→ **INSTRUCTIONS TO FOLLOW**
How many lines in the material below include the word "down"? Give only the number.

→ **DATASET EXCERPT**
Start of Block
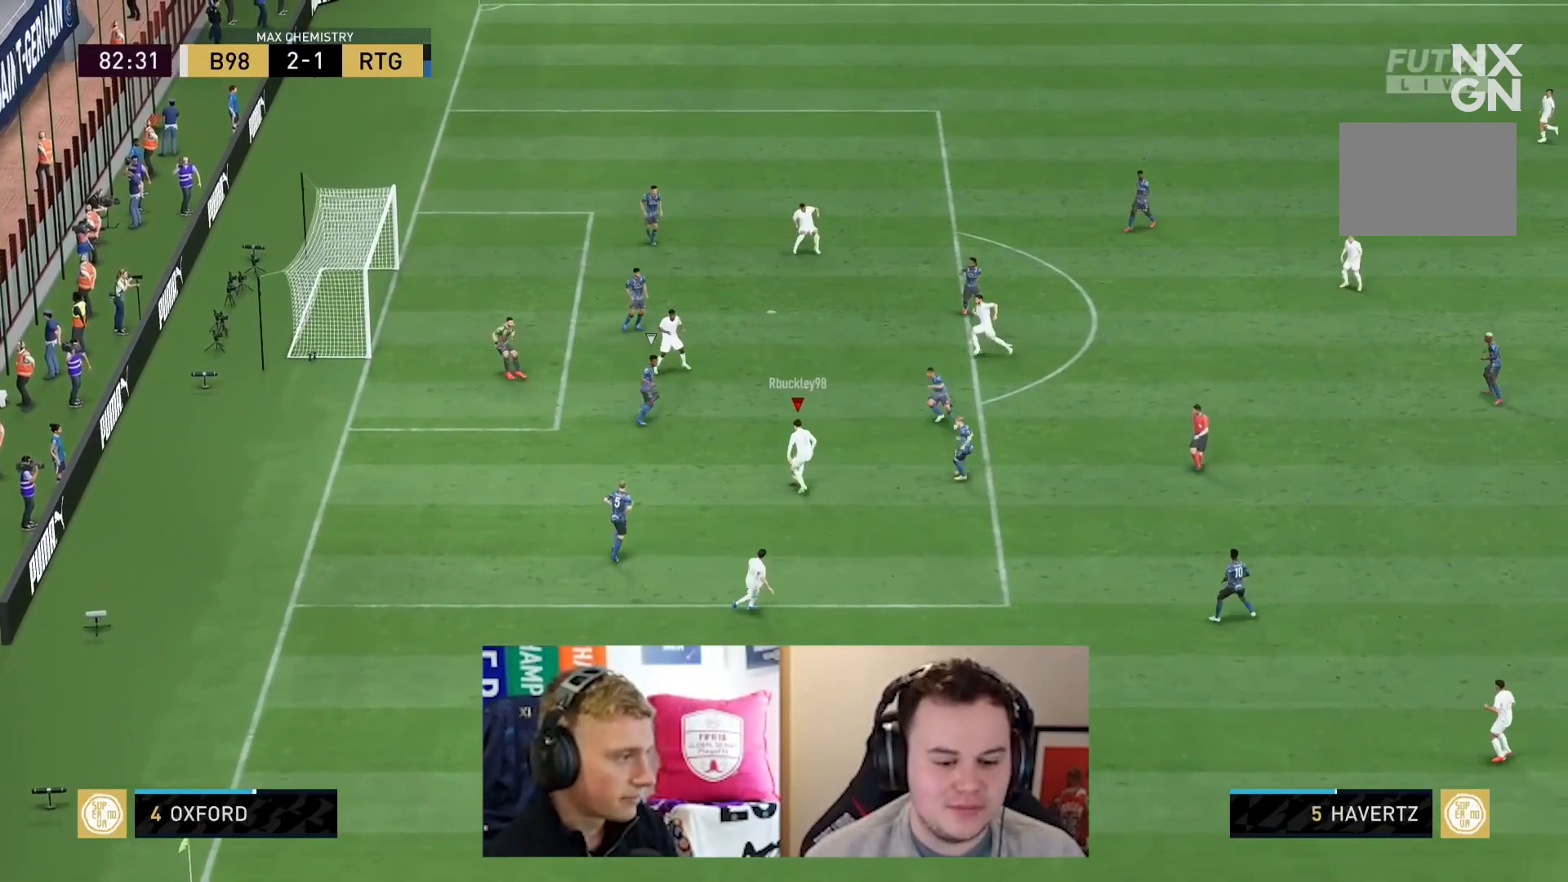
{"buttons": [], "left_stick": "up", "right_stick": "center", "button_events": [[67, "CIRCLE", "down"], [67, "L1", "down"], [233, "CIRCLE", "up"], [233, "L1", "up"]]}
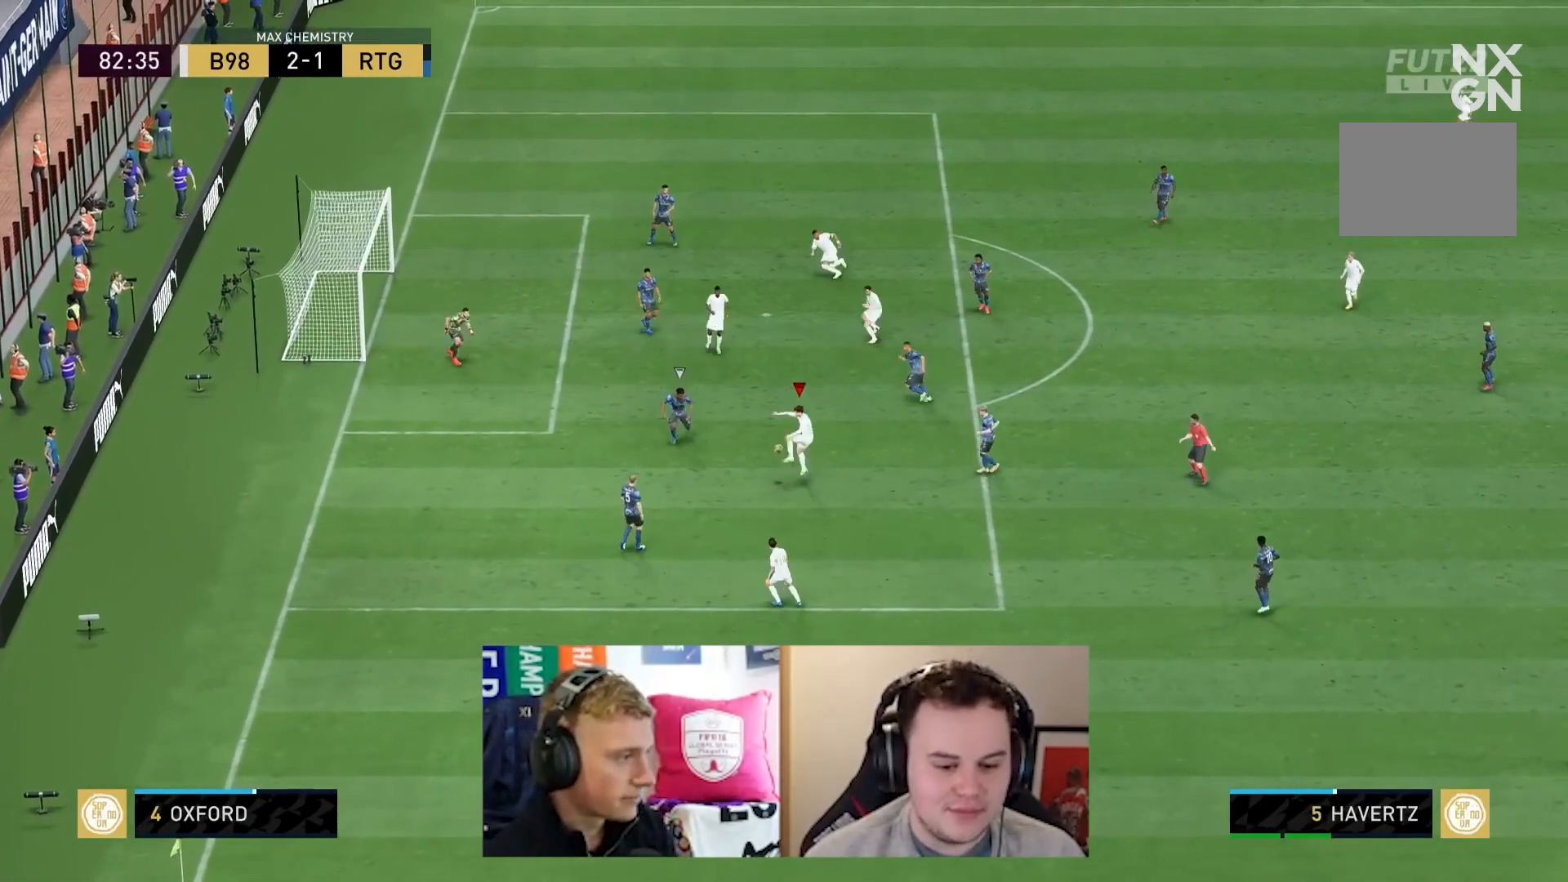
{"buttons": [], "left_stick": "center", "right_stick": "center", "button_events": []}
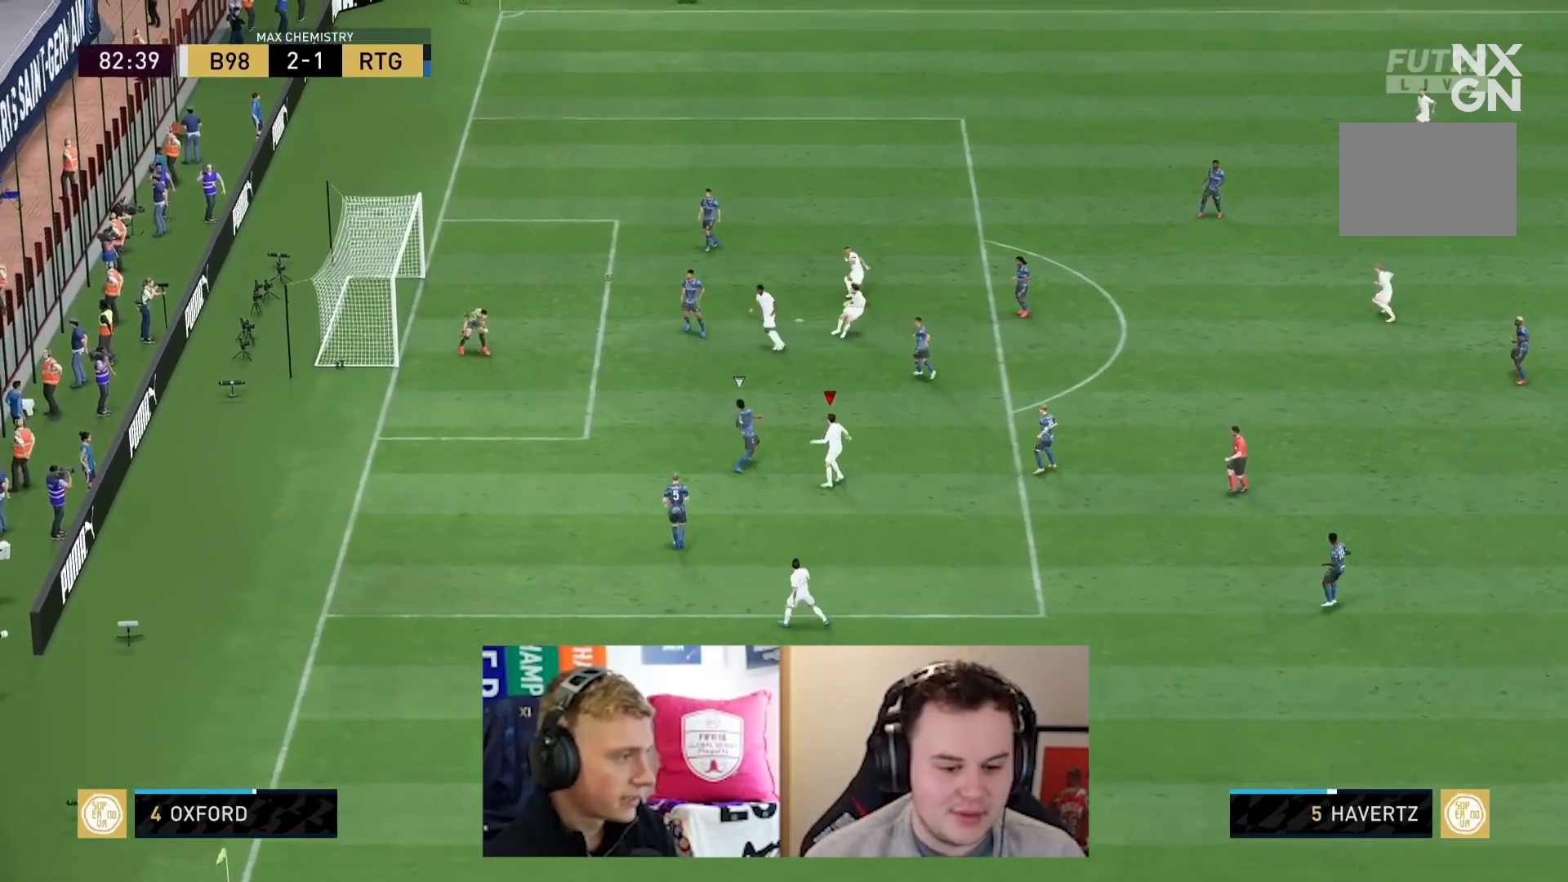
{"buttons": [], "left_stick": "down", "right_stick": "center", "button_events": []}
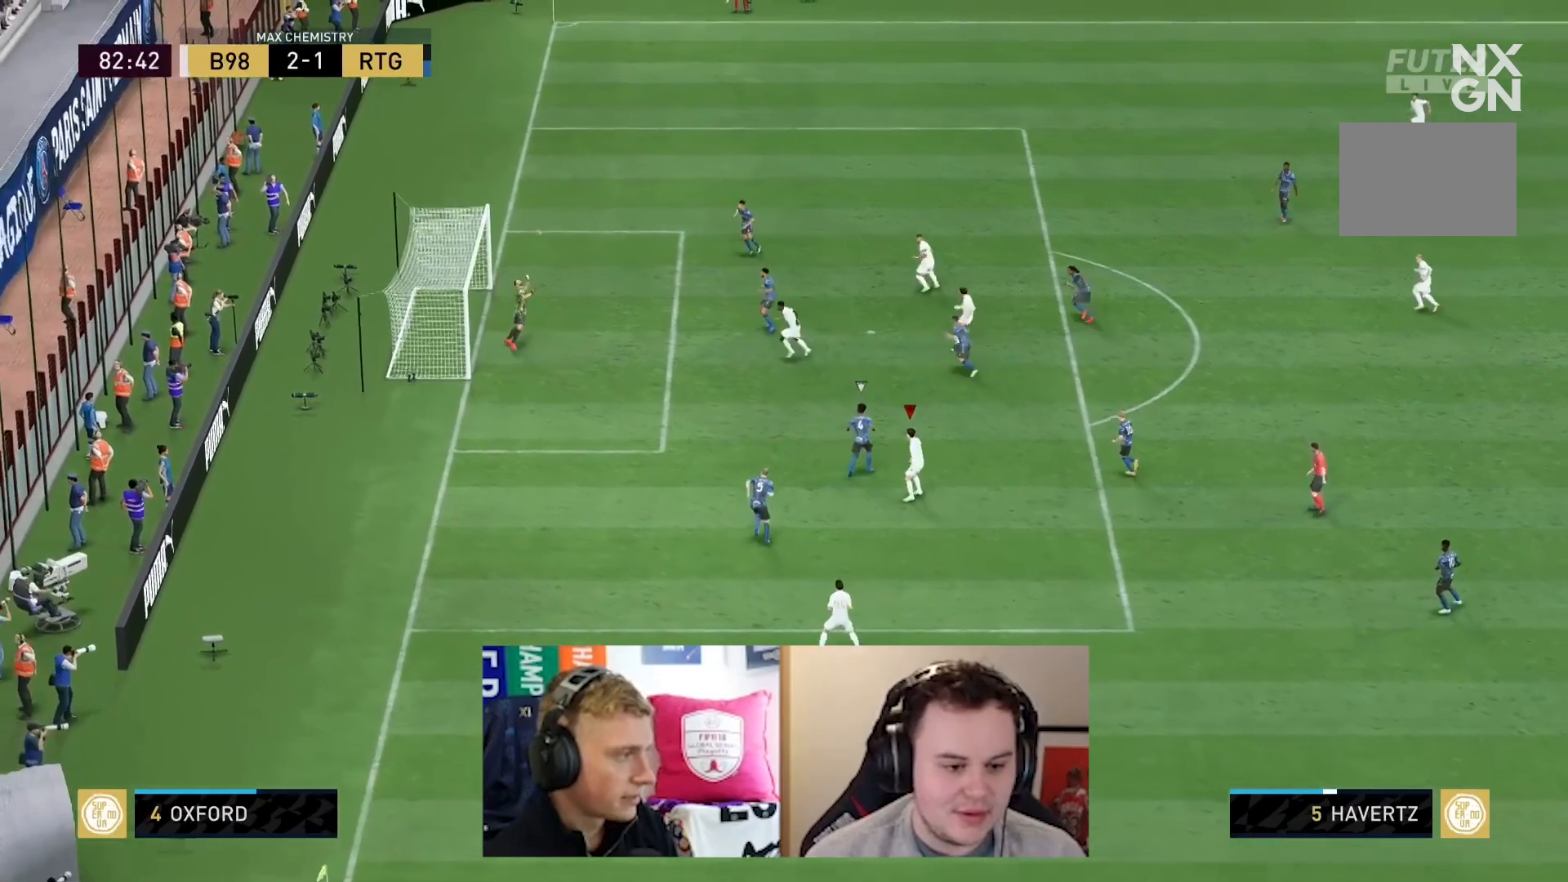
{"buttons": ["R2"], "left_stick": "down", "right_stick": "center", "button_events": [[301, "R2", "down"]]}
End of Block
→ **ANSWER TO THIS EXERCISE**
3